* Data extracts:

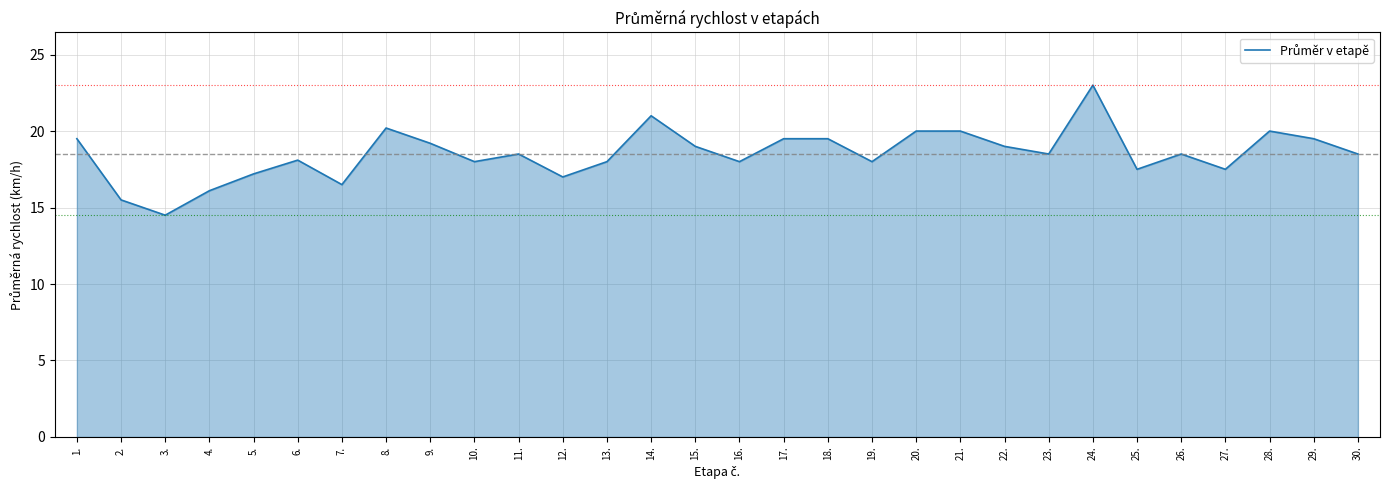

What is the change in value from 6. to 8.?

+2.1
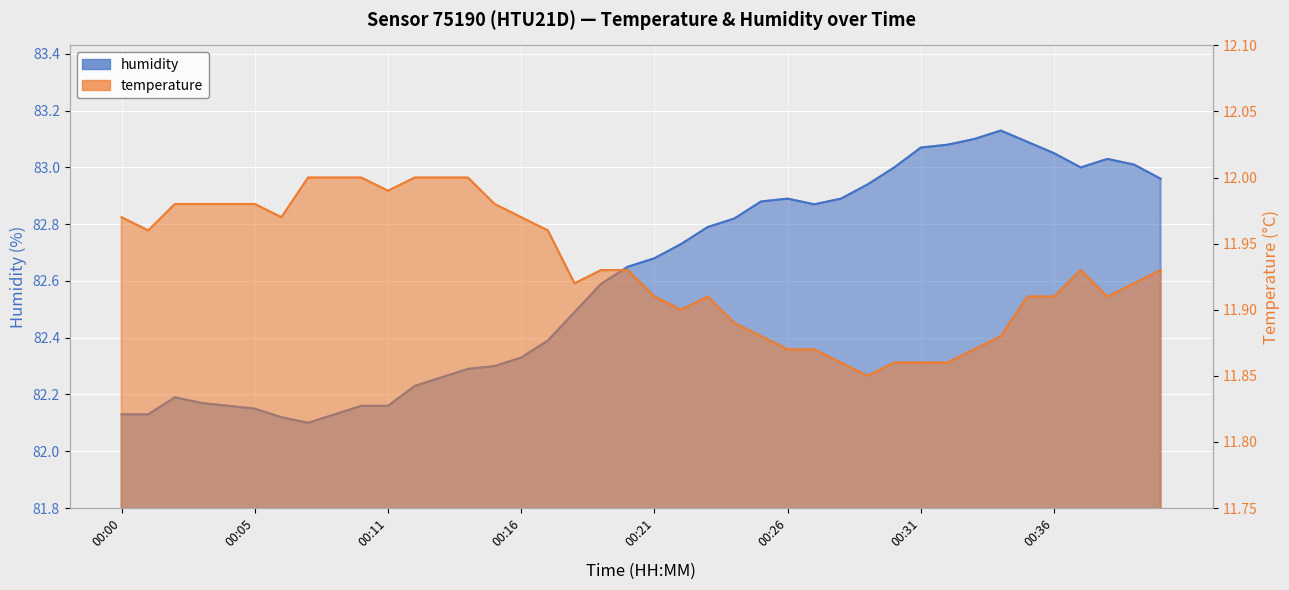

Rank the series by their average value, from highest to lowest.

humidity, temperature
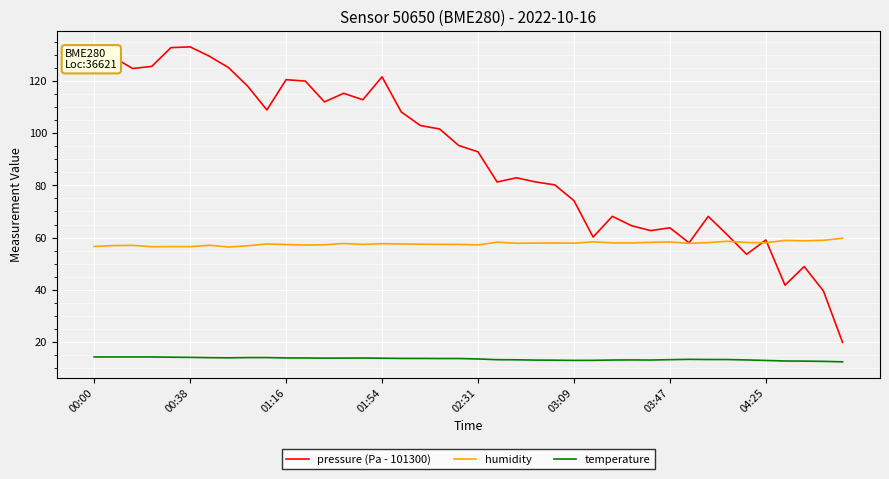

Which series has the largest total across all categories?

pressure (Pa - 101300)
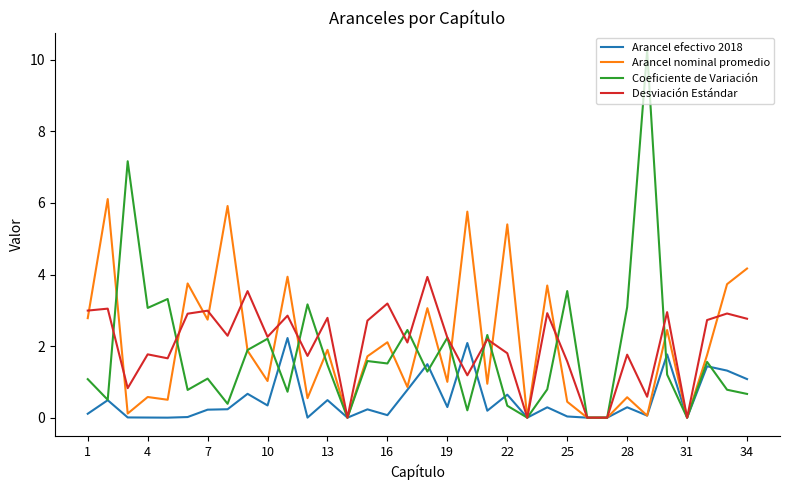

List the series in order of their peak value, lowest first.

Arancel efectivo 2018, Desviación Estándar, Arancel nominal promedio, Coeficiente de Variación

* About this task:
Write out all of the records above word for word, omitting the pictures.

* Expected output:
What is the change in value from 6. to 8.?

+2.1

Rank the series by their average value, from highest to lowest.

humidity, temperature

Which series has the largest total across all categories?

pressure (Pa - 101300)

List the series in order of their peak value, lowest first.

Arancel efectivo 2018, Desviación Estándar, Arancel nominal promedio, Coeficiente de Variación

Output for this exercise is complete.